> TASK PROMPT
Rewrite every line of the listing below with "pose" replaced by "camera" and all other text kept as it stands, omitting the pictures from your answer.

[Dataset rows]
● ● ●

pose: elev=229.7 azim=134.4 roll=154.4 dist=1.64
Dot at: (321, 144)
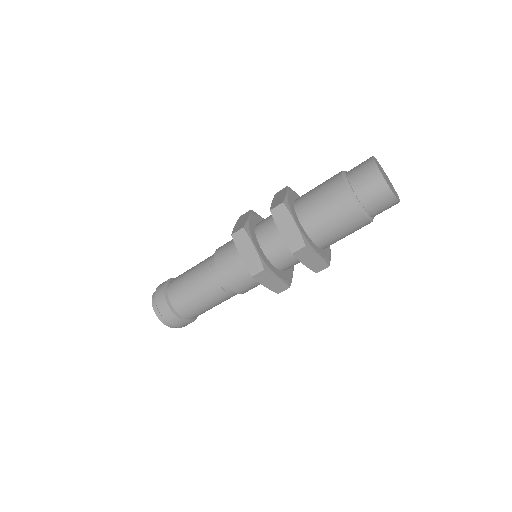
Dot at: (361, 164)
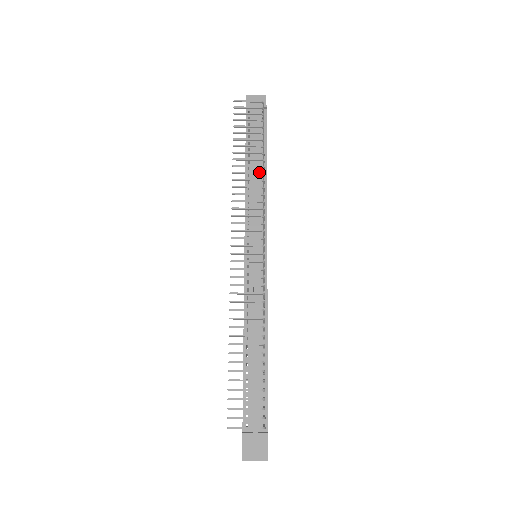
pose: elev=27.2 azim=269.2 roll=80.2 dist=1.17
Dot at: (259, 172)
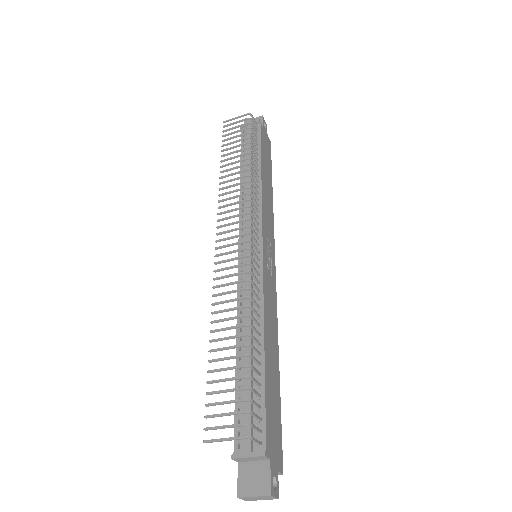
Dot at: (245, 169)
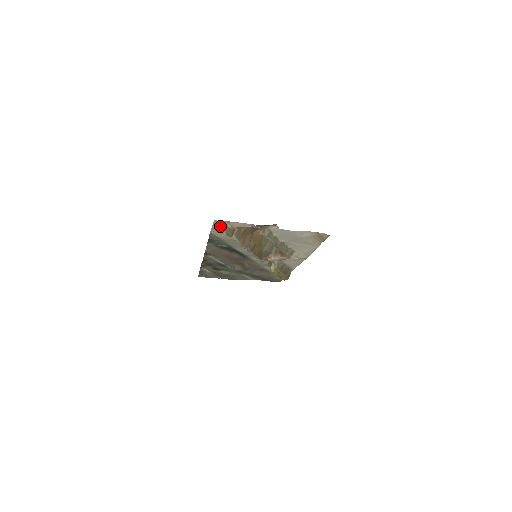
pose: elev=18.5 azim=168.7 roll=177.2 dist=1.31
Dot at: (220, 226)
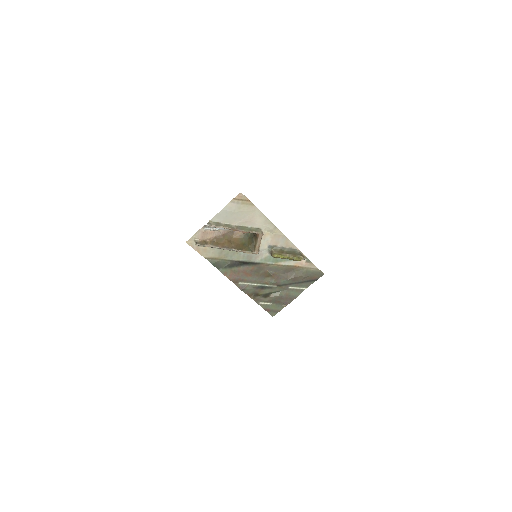
Dot at: (195, 245)
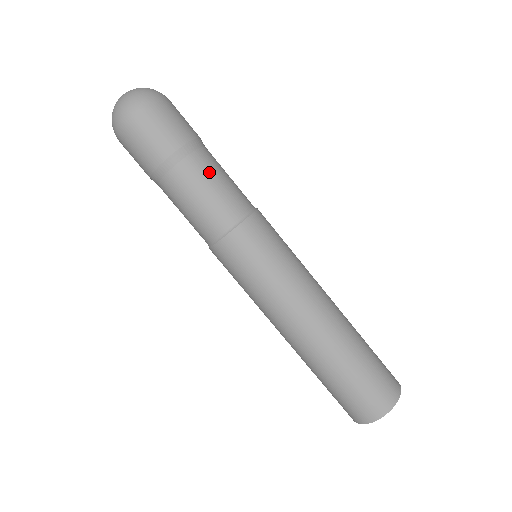
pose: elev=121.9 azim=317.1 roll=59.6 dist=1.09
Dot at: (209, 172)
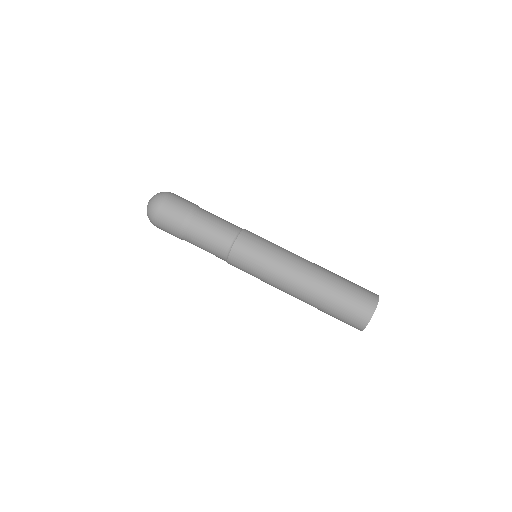
Dot at: (206, 224)
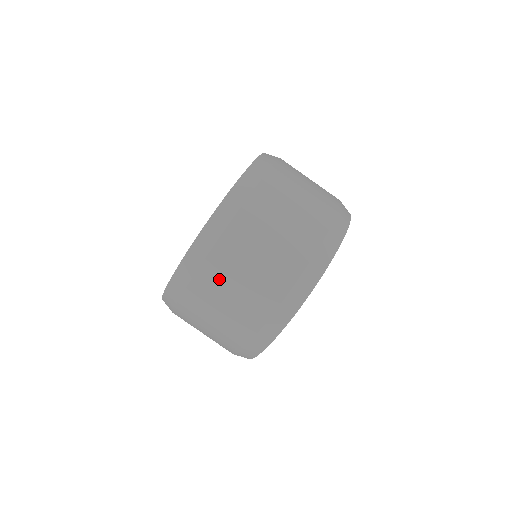
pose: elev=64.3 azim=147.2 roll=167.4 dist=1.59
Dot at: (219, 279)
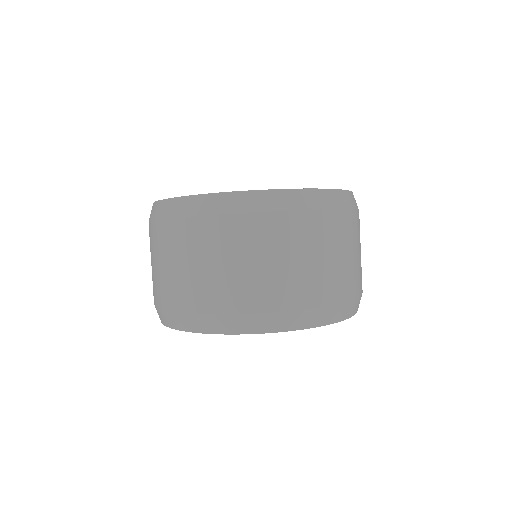
Dot at: (238, 240)
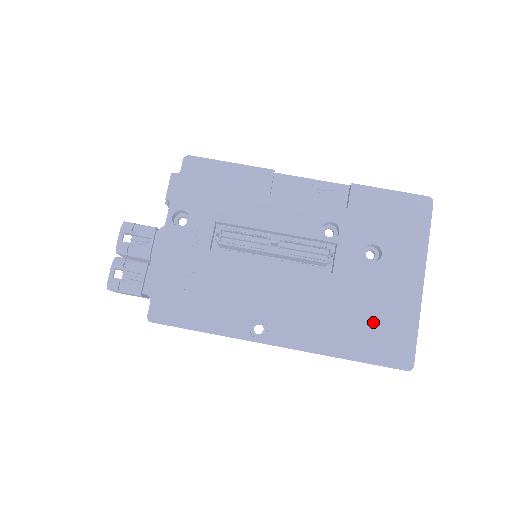
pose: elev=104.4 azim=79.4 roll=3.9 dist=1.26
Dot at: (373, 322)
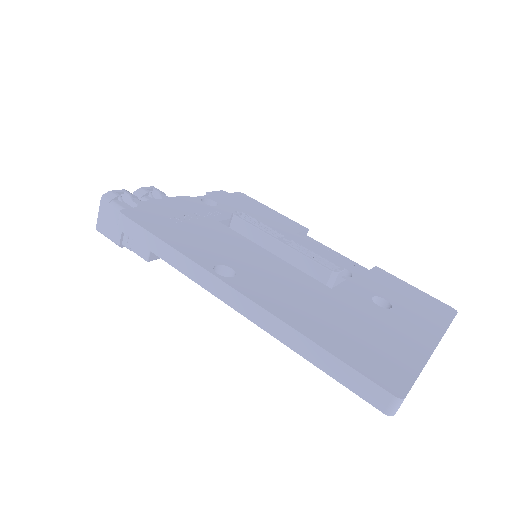
Dot at: (362, 337)
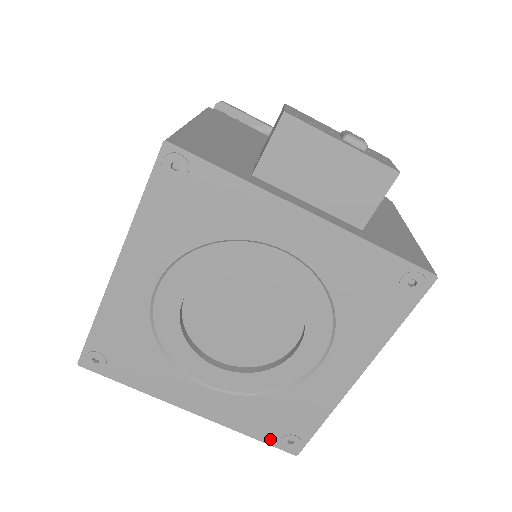
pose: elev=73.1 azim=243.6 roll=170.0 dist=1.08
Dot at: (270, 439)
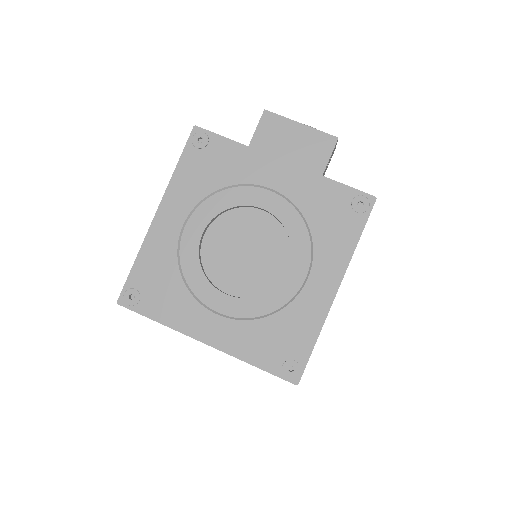
Dot at: (273, 367)
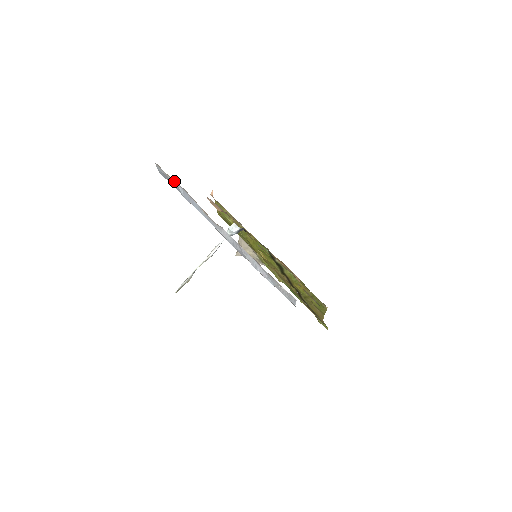
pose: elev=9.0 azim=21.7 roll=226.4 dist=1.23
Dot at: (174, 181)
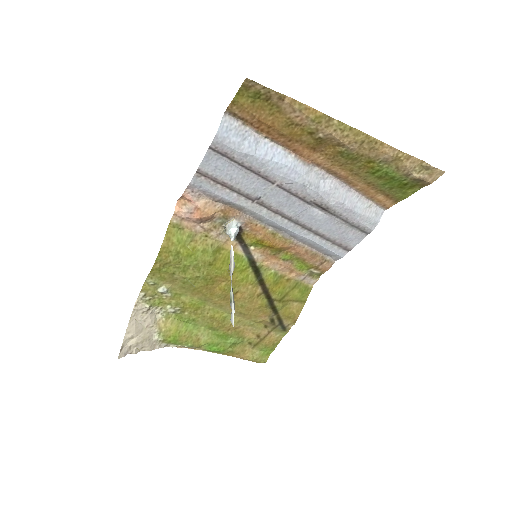
Dot at: (251, 132)
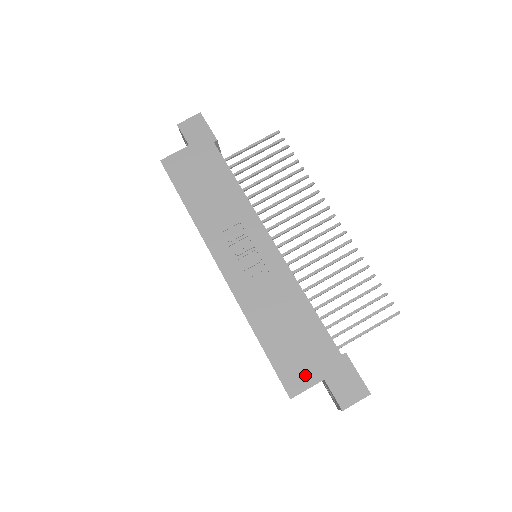
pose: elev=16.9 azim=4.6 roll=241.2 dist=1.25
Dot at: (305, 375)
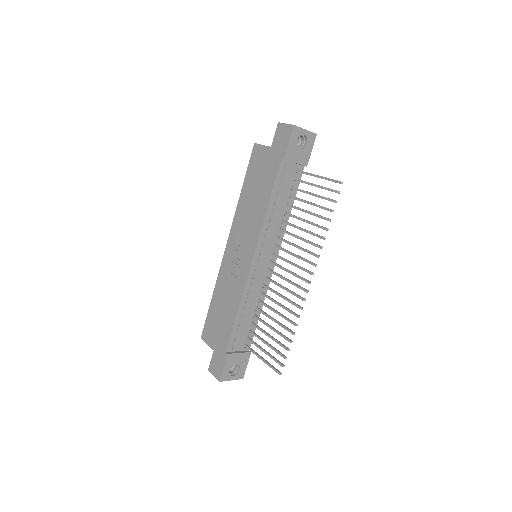
Dot at: (211, 338)
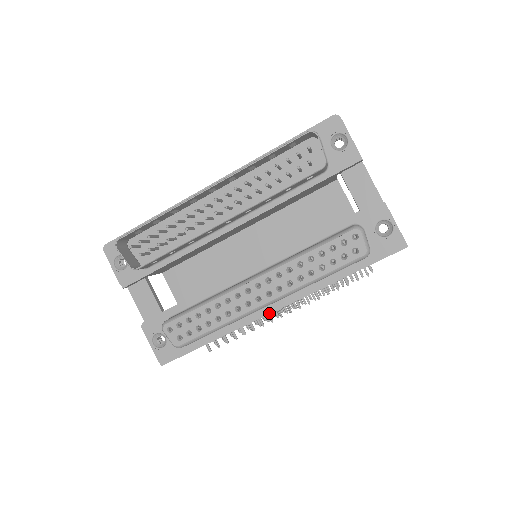
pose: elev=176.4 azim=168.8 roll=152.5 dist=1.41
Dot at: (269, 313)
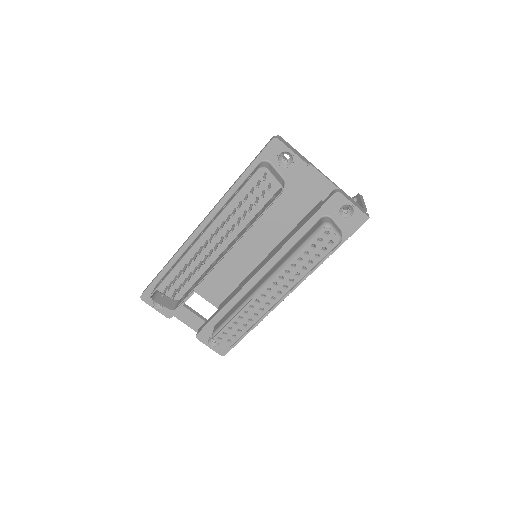
Dot at: (284, 298)
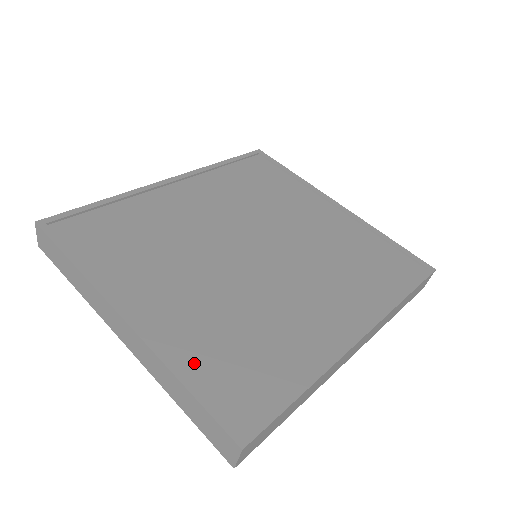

● ● ●

> REPLY TO THE EXERCISE
camera: elev=229.7 azim=134.4 roll=154.4 dist=1.64
Dot at: (321, 144)
Dot at: (361, 164)
camera: elev=27.2 azim=269.2 roll=80.2 dist=1.17
Dot at: (259, 172)
Dot at: (245, 169)
camera: elev=18.5 azim=168.7 roll=177.2 dist=1.31
Dot at: (220, 226)
Dot at: (195, 245)
camera: elev=121.9 azim=317.1 roll=59.6 dist=1.09
Dot at: (209, 172)
Dot at: (206, 224)
camera: elev=64.3 azim=147.2 roll=167.4 dist=1.59
Dot at: (219, 279)
Dot at: (238, 240)
camera: elev=104.4 azim=79.4 roll=3.9 dist=1.26
Dot at: (373, 322)
Dot at: (362, 337)
camera: elev=73.1 azim=243.6 roll=170.0 dist=1.08
Dot at: (270, 439)
Dot at: (273, 367)
camera: elev=9.0 azim=21.7 roll=226.4 dist=1.23
Dot at: (174, 181)
Dot at: (251, 132)
camera: elev=16.9 azim=4.6 roll=241.2 dist=1.25
Dot at: (305, 375)
Dot at: (211, 338)
camera: elev=176.4 azim=168.8 roll=152.5 dist=1.41
Dot at: (269, 313)
Dot at: (284, 298)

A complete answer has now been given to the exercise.